Ein Geislinger Stadtrat wird zum Wilderer und ein schauriges Verbrechen rund um eine Höhle drängt nach Aufklärung.

Region: Corinna Meinke (com)

Geislingen - Eine dunkle Höhle, ein schauriges Verbrechen und eine Liebesgeschichte – das ist der Stoff aus dem sich das Mordloch speist. Die Rede ist vom gleichnamigen Historienstück, das die Geislinger Theatergruppe Obere Roggenmühle am Wochenende auf die Bühne bringt. Zu ihrem zehnten Geburtstag beschenkt sich die Truppe um den Schriftsteller Claus Bisle und den singenden Stadtrat Roland Funk mit der Wiederaufnahme ihres ersten Theaterstücks. Bekannt ist das Mordloch übrigens als eine der größten Höhlen auf der Schwäbischen Alb und für den gleichnamigen Regionalkrimi des Geislingers Manfred Bomm.

 

Der Stadtrat wird zum Wilderer

Das Stück, das im 16. Jahrhundert spielt, spiegele sehr gute seine Zeit, biete Sex and Crime und unterhalte mit komödiantischen Einlagen, lobt der Vereinsvorsitzende Norbert Barf den Stoff. Während Barf für das Stück in die Rolle eines Habsburger Amtmanns schlüpft, der den Bauern Abgaben abpresst, hat sich Funk für den Wilderer entschieden.

Zwei Stunden lang tauchen Theaterleute und Gäste in die Zeit nach den Bauernaufständen ein, als die Türken vor Wien standen und die Geislinger von ihrer verschuldeten Helfensteiner Herrschaft an die Ulmer verkauft worden waren. In den Pausen spielen die Geislinger Stadtratten auf, ein mit den Theaterleuten eng verbandeltes Quintett, in dem sich Stadträte und Verwaltungsmitarbeiter fraktionsübergreifend mit volkstümlichen Weisen als musikalische Botschafter ihrer Stadt betätigen.

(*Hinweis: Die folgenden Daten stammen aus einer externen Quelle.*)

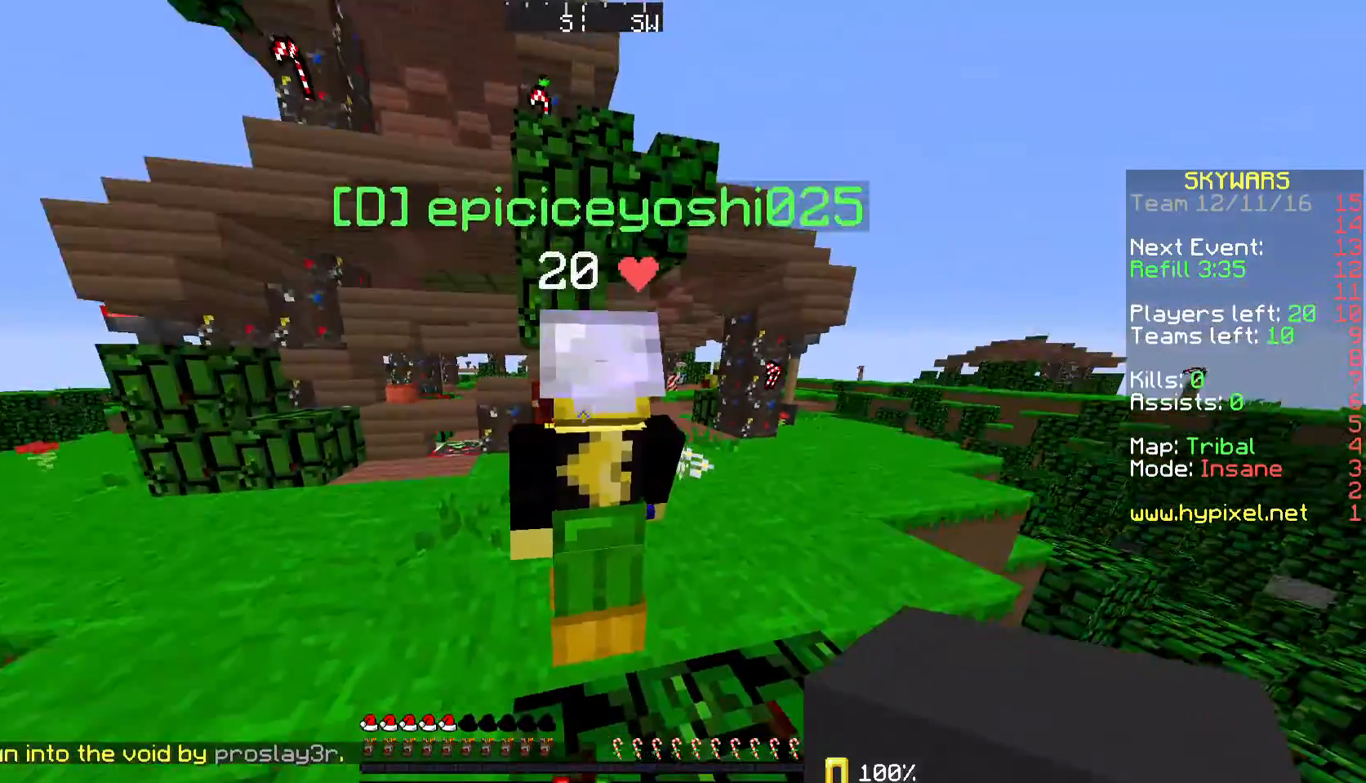
{"keys": ["w"], "mouse": [], "events": [[167, "d", "down"], [367, "d", "up"]]}
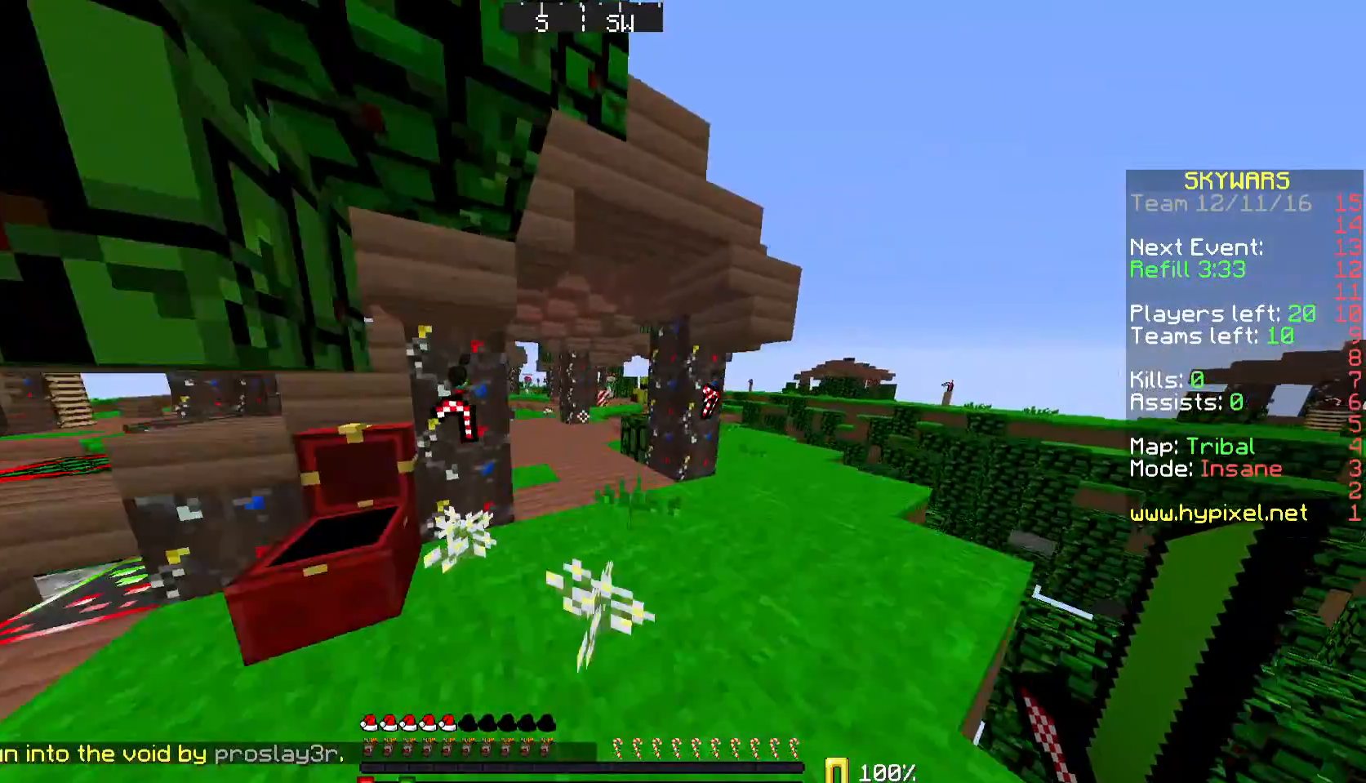
{"keys": ["a", "w"], "mouse": [], "events": [[433, "a", "down"]]}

Nebenbuhler versus Schlossförster

Die Theaterleute schlagen jedes Jahr für einige Wochen ihr Trainingslager an der Oberen Roggenmühle auf, wo Eyb und Mühlbach vorbeirauschen. Nur einige Hundert Meter vom echten Mordloch entfernt, proben 25 Laienschauspieler auf der kleinen Bühne in einem Zelt die von Claus Bisle und Roland Funk dramatisierte Fassung der Sage. In dem Schwank geht es um das Schicksal des Eybacher Schlossförsters, der von Wilderern und seinem Nebenbuhler ermordet wird. Die in der Höhle versteckte Leiche findet schließlich der treue Hund des Försters.

„Die Mühle ist unser zweites Zuhause“, erklärt Barf, zumal sich die Theaterleute in der spielfreien Zeit hier auch zum monatlichen Stammtisch treffen. Die Theatertage in dem idyllisch gelegenen Ausflugslokal im Frühsommer haben sich zu einer festen kulturellen Einrichtung gemausert, lobt auch Bisle, der seit zehn Jahren die historischen Geislinger Stoffe dramatisiert, mit denen sein Co-Autor Funk die Stadtgeschichte dem kollektiven Vergessen zu entreißen sucht. Gleichzeitig wolle er das Selbstbewusstsein der Geislinger aufmöbeln sagt der Anwalt Funk, der die Freien Wähler im Stadtrat anführt und bei den Stadtratten mitsingt.

Pfiffe für WMF-Manager schlagen Wellen

Wellen geschlagen hatte im vergangenen Jahr das Stück um den Geislinger Industriepionier und Gründer von Maschinenfabrik und WMF, Daniel Straub. Mit ihrer Collage hatten sich die Theaterleute offenbar bei der WMF-Vorstandsriege unbeliebt gemacht, als sie die historische Figur Daniel Straub und die Theaterversion des aktuellen WMF-Vorstandschefs Peter Feld gemeinsam auf die Bühne brachten und den Manager Feld im Stück auf offener Szene auspfeifen ließen. Dabei seien ihre Stücke gar nicht sozialkritisch, betont Autor Bisle. Neben Straub nahm sich die Truppe auch des Freiheitskämpfers Lienhart Schöttlin an, der sein Aufbegehren gegen die Ulmer 1514 mit dem Leben bezahlte und beleuchteten das Multitalent Christian Friedrich Daniel Schubart, der von 1763 bis 1769 in Geislingen lebte.